Through the end of the data below, output every line exactly, beginning with the line that contains "#### 2.2.1 两变量卡诺图 (Two-Variable K-map)".

☆ ☆ ☆

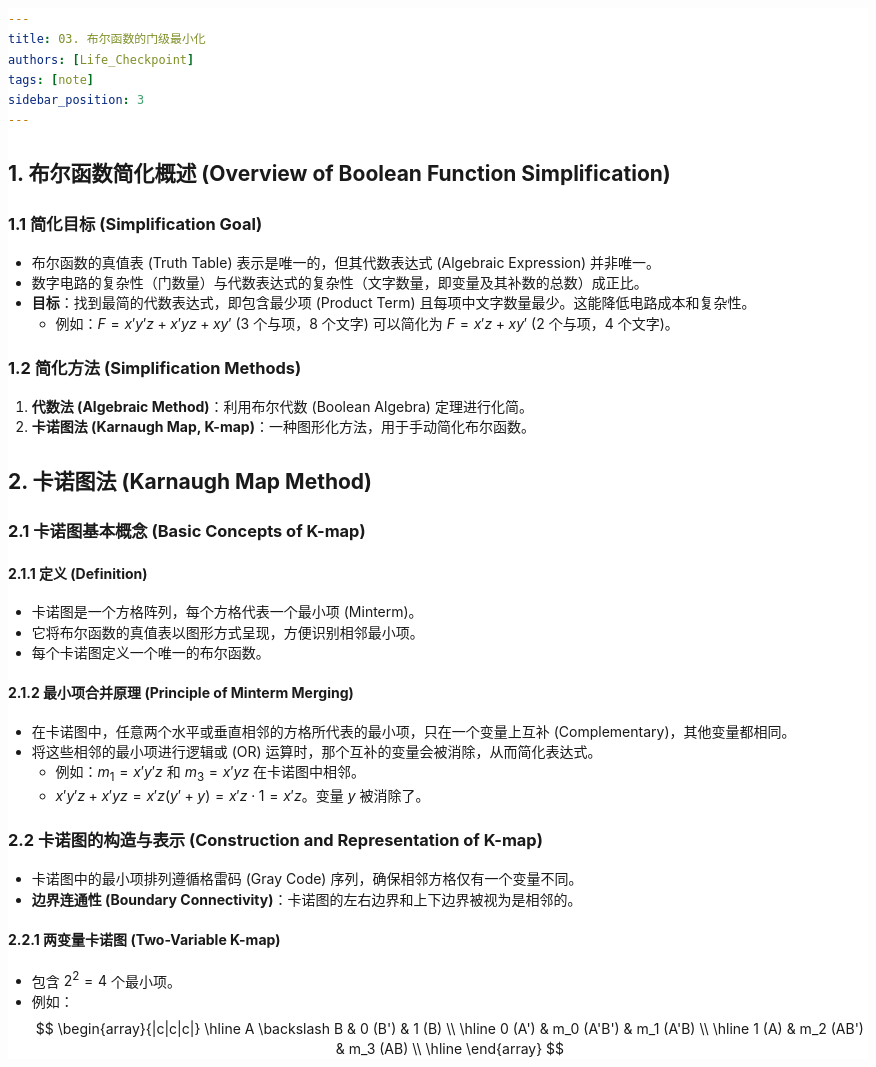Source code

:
 ```yaml
---
title: 03. 布尔函数的门级最小化
authors: [Life_Checkpoint]
tags: [note]
sidebar_position: 3
---
```



## 1. 布尔函数简化概述 (Overview of Boolean Function Simplification)

### 1.1 简化目标 (Simplification Goal)

*   布尔函数的真值表 (Truth Table) 表示是唯一的，但其代数表达式 (Algebraic Expression) 并非唯一。
*   数字电路的复杂性（门数量）与代数表达式的复杂性（文字数量，即变量及其补数的总数）成正比。
*   **目标**：找到最简的代数表达式，即包含最少项 (Product Term) 且每项中文字数量最少。这能降低电路成本和复杂性。
    *   例如：$F = x'y'z + x'yz + xy'$ (3 个与项，8 个文字) 可以简化为 $F = x'z + xy'$ (2 个与项，4 个文字)。

### 1.2 简化方法 (Simplification Methods)

1.  **代数法 (Algebraic Method)**：利用布尔代数 (Boolean Algebra) 定理进行化简。
2.  **卡诺图法 (Karnaugh Map, K-map)**：一种图形化方法，用于手动简化布尔函数。

## 2. 卡诺图法 (Karnaugh Map Method)

### 2.1 卡诺图基本概念 (Basic Concepts of K-map)

#### 2.1.1 定义 (Definition)

*   卡诺图是一个方格阵列，每个方格代表一个最小项 (Minterm)。
*   它将布尔函数的真值表以图形方式呈现，方便识别相邻最小项。
*   每个卡诺图定义一个唯一的布尔函数。

#### 2.1.2 最小项合并原理 (Principle of Minterm Merging)

*   在卡诺图中，任意两个水平或垂直相邻的方格所代表的最小项，只在一个变量上互补 (Complementary)，其他变量都相同。
*   将这些相邻的最小项进行逻辑或 (OR) 运算时，那个互补的变量会被消除，从而简化表达式。
    *   例如：$m_1 = x'y'z$ 和 $m_3 = x'yz$ 在卡诺图中相邻。
    *   $x'y'z + x'yz = x'z(y' + y) = x'z \cdot 1 = x'z$。变量 $y$ 被消除了。

### 2.2 卡诺图的构造与表示 (Construction and Representation of K-map)

*   卡诺图中的最小项排列遵循格雷码 (Gray Code) 序列，确保相邻方格仅有一个变量不同。
*   **边界连通性 (Boundary Connectivity)**：卡诺图的左右边界和上下边界被视为是相邻的。

#### 2.2.1 两变量卡诺图 (Two-Variable K-map)

*   包含 $2^2 = 4$ 个最小项。
*   例如：
    $$
    \begin{array}{|c|c|c|}
    \hline
    A \backslash B & 0 (B') & 1 (B) \\
    \hline
    0 (A') & m_0 (A'B') & m_1 (A'B) \\
    \hline
    1 (A) & m_2 (AB') & m_3 (AB) \\
    \hline
    \end{array}
    $$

☆ ☆ ☆

ANSWER TO THE EXERCISE:
#### 2.2.1 两变量卡诺图 (Two-Variable K-map)

*   包含 $2^2 = 4$ 个最小项。
*   例如：
    $$
    \begin{array}{|c|c|c|}
    \hline
    A \backslash B & 0 (B') & 1 (B) \\
    \hline
    0 (A') & m_0 (A'B') & m_1 (A'B) \\
    \hline
    1 (A) & m_2 (AB') & m_3 (AB) \\
    \hline
    \end{array}
    $$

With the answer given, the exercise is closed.